[Dataset items]
▽

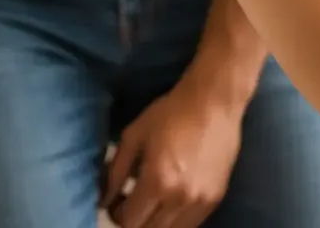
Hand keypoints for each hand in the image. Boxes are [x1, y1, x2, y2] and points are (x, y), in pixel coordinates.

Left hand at [103, 72, 244, 227]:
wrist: (213, 103)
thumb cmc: (170, 113)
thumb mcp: (134, 135)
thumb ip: (115, 171)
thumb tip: (103, 199)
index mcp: (158, 181)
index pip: (129, 221)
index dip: (116, 213)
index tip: (115, 200)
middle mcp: (180, 200)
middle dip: (133, 220)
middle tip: (129, 202)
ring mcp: (201, 203)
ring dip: (154, 222)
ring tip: (149, 201)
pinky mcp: (215, 201)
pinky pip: (189, 225)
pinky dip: (174, 220)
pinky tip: (169, 198)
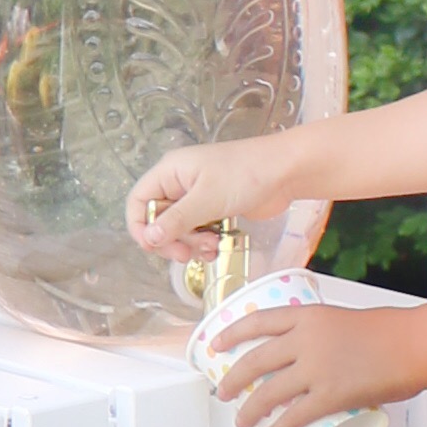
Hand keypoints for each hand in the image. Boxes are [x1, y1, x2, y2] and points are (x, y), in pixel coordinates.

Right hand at [126, 139, 291, 259]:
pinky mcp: (215, 209)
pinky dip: (203, 243)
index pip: (139, 201)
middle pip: (158, 220)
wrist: (287, 172)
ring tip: (211, 246)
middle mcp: (180, 184)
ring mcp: (198, 197)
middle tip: (186, 255)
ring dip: (191, 244)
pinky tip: (216, 247)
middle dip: (171, 240)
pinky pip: (198, 231)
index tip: (154, 246)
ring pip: (179, 230)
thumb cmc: (246, 175)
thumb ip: (176, 220)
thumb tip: (149, 238)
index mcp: (170, 172)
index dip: (140, 225)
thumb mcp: (207, 199)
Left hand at [203, 293, 391, 426]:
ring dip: (248, 411)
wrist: (415, 345)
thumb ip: (325, 338)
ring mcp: (316, 368)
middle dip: (232, 381)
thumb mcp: (345, 321)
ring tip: (242, 421)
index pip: (257, 321)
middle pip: (254, 361)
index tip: (216, 345)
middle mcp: (305, 340)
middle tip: (223, 393)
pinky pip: (294, 417)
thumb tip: (314, 362)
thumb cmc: (390, 333)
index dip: (231, 334)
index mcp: (307, 316)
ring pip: (267, 393)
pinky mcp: (330, 395)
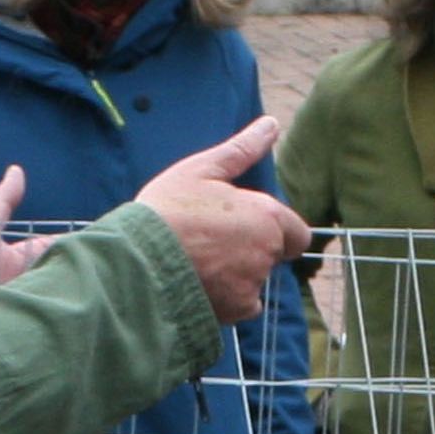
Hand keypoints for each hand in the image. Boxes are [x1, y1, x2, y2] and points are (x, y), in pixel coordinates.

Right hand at [133, 117, 309, 323]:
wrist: (137, 261)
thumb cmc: (168, 209)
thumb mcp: (202, 169)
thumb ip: (242, 150)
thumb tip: (271, 123)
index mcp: (268, 216)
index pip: (297, 233)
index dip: (275, 230)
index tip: (244, 225)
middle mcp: (267, 252)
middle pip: (272, 255)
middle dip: (251, 249)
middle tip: (210, 239)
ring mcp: (252, 283)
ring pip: (254, 279)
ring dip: (236, 273)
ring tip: (198, 261)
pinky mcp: (235, 310)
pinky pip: (242, 305)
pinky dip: (227, 298)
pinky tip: (199, 284)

△

**Your task**. Please reproduce exactly and only the lines from the first line of the records through the line containing "thumb mcp: (207, 199)", both included, omitting any pictures.

**Response for this exercise**.
Hand keypoints for each hand in the image. Boxes are [x1, y1, x2, y2] and points are (x, y), in pixel coordinates.

Left hand at [103, 72, 244, 227]:
wrist: (213, 103)
thumb cmc: (170, 113)
thumb mcp: (134, 135)
thumb ip: (115, 171)
thumb tip: (103, 199)
index mcp: (158, 181)
index pip: (129, 221)
index dip: (116, 213)
index tip: (115, 200)
middle mcp: (180, 200)
middle dip: (133, 220)
middle tip: (129, 202)
ring mcp: (201, 203)
ring dip: (154, 222)
ring tip: (149, 201)
pinky mcp: (215, 201)
pinky pip: (189, 225)
pinky dip: (174, 220)
pinky tip: (169, 198)
Hand keypoints for each hand in the image. Boxes are [x1, y1, x2, y2] and points are (x, y), in pixel coordinates.

Right hand at [126, 139, 291, 259]:
pinky mcp: (215, 209)
pinky dip: (203, 243)
index pip: (139, 201)
middle pip: (158, 220)
wrist: (287, 172)
ring tip: (211, 246)
middle mcp: (180, 184)
ring mcp: (198, 197)
middle tip: (186, 255)
ring dip: (191, 244)
pinky tip: (216, 247)
middle dip: (171, 240)
pinky pip: (198, 231)
index tip: (154, 246)
ring pip: (179, 230)
thumb cmc: (246, 175)
thumb ip: (176, 220)
thumb tip: (149, 238)
index mcp: (170, 172)
index dip: (140, 225)
thumb mcp: (207, 199)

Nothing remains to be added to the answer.